RWANDA, génocide de 1994, et KAGAME
Pierre Péan : «le président rwandais cherche à négocier son impunité»
La route de Kigali, Rwanda. Crédit : FlickR / MrFlip
Marianne2.fr
: Que pensez-vous de la thèse développée par le rapport de la
commission d'enquête rwandaise sur le génocide de 1994 présentée mardi
5 août, selon laquelle la France aurait été impliquée dans la
préparation et l'exécution des massacres ?
Pierre Péan :
Ce document (disponible ci-dessous en pdf, ndr) est une incroyable
falsification de l'histoire qui s'attache à des détails et multiplie
les faux témoins. Mais ce n'est pas surprenant : voilà plus de dix ans
que Paul Kagamé enchaîne les déclarations contre la France. Ce
mouvement a connu une accélération quand l'enquête du juge Bruguière a
conclu à la responsabilité du président rwandais dans l'attentat contre
l'avion de l'ancien président Habyarimana, qui est reconnu comme
l'élément déclencheur du génocide.
Avec les accusations qu'il porte contre des responsables
politiques français, Paul Kagamé espère pouvoir engager des poursuites
et obtenir des mandats d'arrêt contre des hautes personnalités comme
Hubert Védrine ou Alain Juppé. Son idée est de créer une symétrie avec
le dossier du juge Bruguière pour demander la levée des poursuites
contre lui et son entourage en échange de l'abandon des accusations qui
visent hommes politiques français.
Que pensez-vous des réactions françaises à la publication de ce rapport ?
Pierre Péan :
Pour l'instant, elles sont très timides mais il ne faut pas sous
estimer le rôle des vacances et des Jeux olympiques. Bernard Kouchner
espère que les attaques rwandaises se borneront à la publication de ce
rapport car il espère toujours poursuivre son œuvre de réconciliation
avec son ami Kagamé. Mais le pragmatisme finira par l'emporter car
l'Etat rwandais ira plus loin dans ses accusations et je ne peux pas
imaginer que la France reste passive quand on accuse des personnes
comme Dominique de Villepin, Edouard Balladur ou d'autres.
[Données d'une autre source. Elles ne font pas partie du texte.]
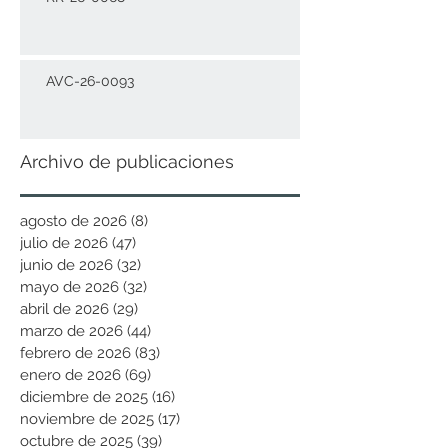
AVC-26-0093
Archivo de publicaciones
agosto de 2026
(8)
8 entradas
julio de 2026
(47)
47 entradas
junio de 2026
(32)
32 entradas
mayo de 2026
(32)
32 entradas
abril de 2026
(29)
29 entradas
marzo de 2026
(44)
44 entradas
febrero de 2026
(83)
83 entradas
enero de 2026
(69)
69 entradas
diciembre de 2025
(16)
16 entradas
noviembre de 2025
(17)
17 entradas
octubre de 2025
(39)
39 entradas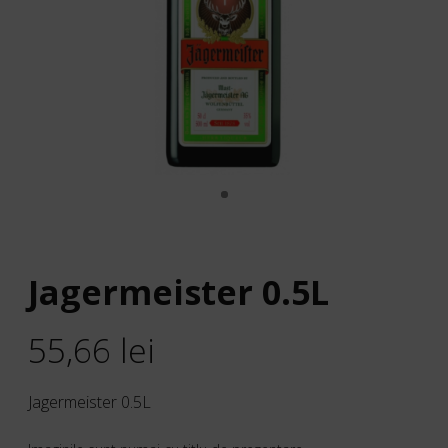
Jagermeister 0.5L
55,66
lei
Jagermeister 0.5L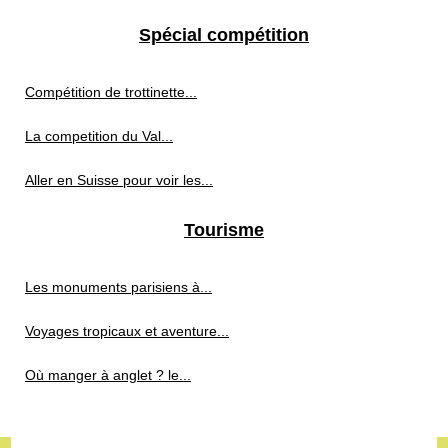
Spécial compétition
Compétition de trottinette...
La competition du Val...
Aller en Suisse pour voir les...
Tourisme
Les monuments parisiens à...
Voyages tropicaux et aventure...
Où manger à anglet ? le...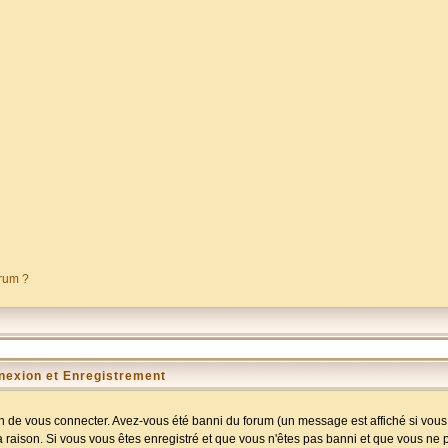
orum ?
nexion et Enregistrement
 de vous connecter. Avez-vous été banni du forum (un message est affiché si vous l
a raison. Si vous vous êtes enregistré et que vous n'êtes pas banni et que vous ne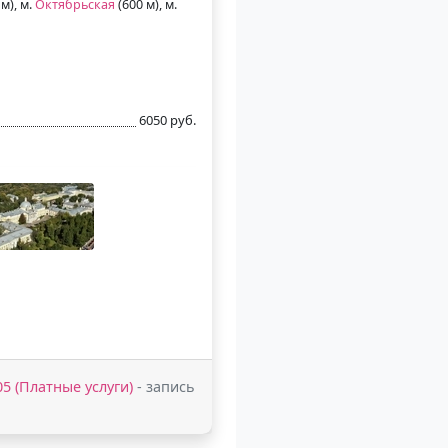
м), м.
Октябрьская
(600 м), м.
6050 руб.
-05 (Платные услуги)
- запись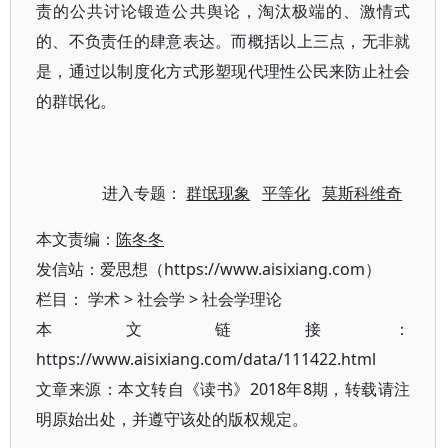
责的公共讨论锻造公共舆论，淘汰极端的、激情式
的、不负责任的肆意表达。而概括以上三点，无非就
是，通过以制度化方式形塑现代理性公民来防止社会
的群氓化。
进入专题：
群氓现象
平等化
莫斯科维奇
本文责编：
陈冬冬
发信站：爱思想（https://www.aisixiang.com）
栏目：
学术
>
社会学
>
社会学理论
本文链接：
https://www.aisixiang.com/data/111422.html
文章来源：本文转自《读书》2018年8期，转载请注
明原始出处，并遵守该处的版权规定。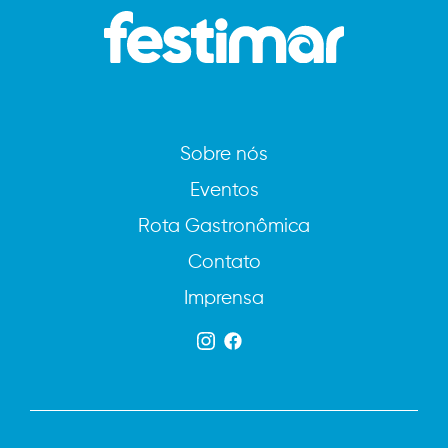
Sobre nós
Eventos
Rota Gastronômica
Contato
Imprensa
Depuis 1994, le gouvernement n'a pas trop bougé ni pris de
position très claire. Mais ce que Kagamé fait porte atteinte à l'image
de la France alors que c'est le seul pays qui a essayé de faire quelque
chose pour empêcher ces violences. Au Congo où je suis actuellement, le
président Sassou-Nguesso ne comprend pas cette passivité. Au final,
l'Elysée prendra les choses en main : il n'a pas le choix !
Que pensez-vous du traitement de cette affaire par les médias ?
Pierre Péan :
Je suis étonné du crédit qu'on accorde à un régime soviétique comme
celui du Rwanda. On préfère un rapport fait par un politique aux
enquêtes sur les massacres. Voir un journal comme Le Monde publier ce rapport en une est choquant, quand on se souvient que la mise en examen par les Espagnols de 40 militaires rwandais pour leur implication dans le génocide avait valu un tout petit papier dans le même quotidien en février dernier.
Je crois que le mot génocide tétanise les gens : dès que vous tentez
d'enquêter, vous êtes confronté à des accusations monstrueuses de
racisme ou de révisionnisme. La compassion est un sentiment noble et
légitime mais il n'a jamais été un bon moteur de recherche de la
vérité.
Pierre Péan est l'auteur de Noires fureurs, Blancs menteurs, paru en novembre 2005 aux éditions des Mille et une nuits.
Mon commentaire: Je n'ai que peu (sinon aucune) informations sur cet épisode. L'intervention et le rôle de la FranceAfrique, de Kouchner, sont évoqués dans certains commentaires qui apportent des informations supplémentaires.
Les interventions de personnes ayant suivi de près, ou vécu sur place lors de ces épisodes du "génocide" sont très intéressants, et controversés, ce qui est un gage de qualité de l'information: 38, 49, 56, 61, 63, 64, 82... entre autres.